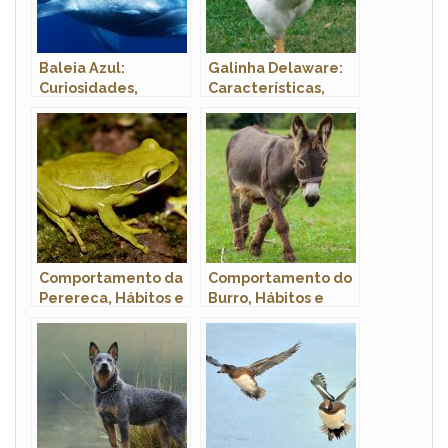
Baleia Azul:
Galinha Delaware:
Curiosidades,
Características,
Hábitos, Habitat,
Ovos, Como Criar e
Tamanho e Fotos
Fotos
Comportamento da
Comportamento do
Perereca, Hábitos e
Burro, Hábitos e
Modo de Vida do
Modo de Vida do
Animal
Animal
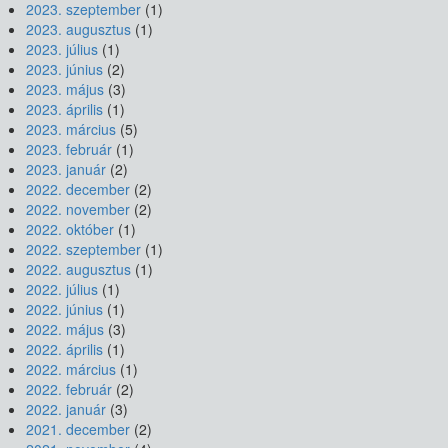
2023. szeptember
(1)
2023. augusztus
(1)
2023. július
(1)
2023. június
(2)
2023. május
(3)
2023. április
(1)
2023. március
(5)
2023. február
(1)
2023. január
(2)
2022. december
(2)
2022. november
(2)
2022. október
(1)
2022. szeptember
(1)
2022. augusztus
(1)
2022. július
(1)
2022. június
(1)
2022. május
(3)
2022. április
(1)
2022. március
(1)
2022. február
(2)
2022. január
(3)
2021. december
(2)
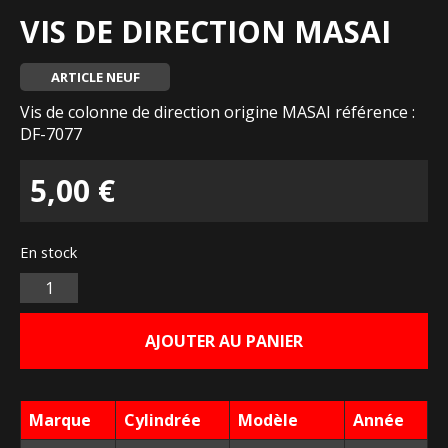
VIS DE DIRECTION MASAI
ARTICLE NEUF
Vis de colonne de direction origine MASAI référence :
DF-7077
5,00
€
En stock
Quantité
AJOUTER AU PANIER
Marque
Cylindrée
Modèle
Année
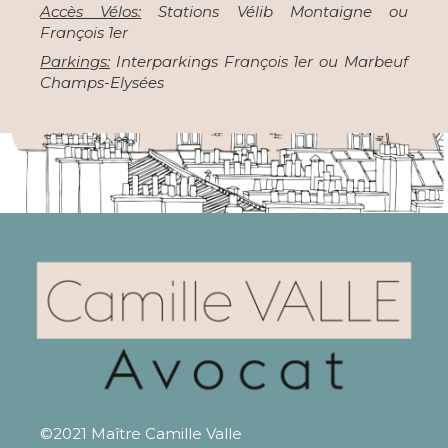
Accès Vélos:
Stations Vélib Montaigne ou
François 1er
Parkings:
Interparkings François 1er ou Marbeuf
Champs-Elysées
©2021 Maître Camille Valle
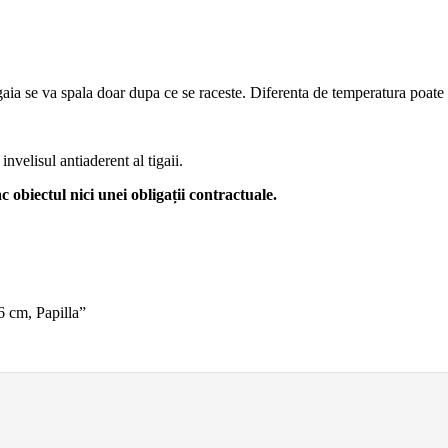
aia se va spala doar dupa ce se raceste. Diferenta de temperatura poate af
nvelisul antiaderent al tigaii.
c obiectul nici unei obligații contractuale.
26 cm, Papilla”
______
**Activity**
The answer must consist of each line from the entries that contains the string "Comportamento".

**Task answer**
Comportamento da
Comportamento do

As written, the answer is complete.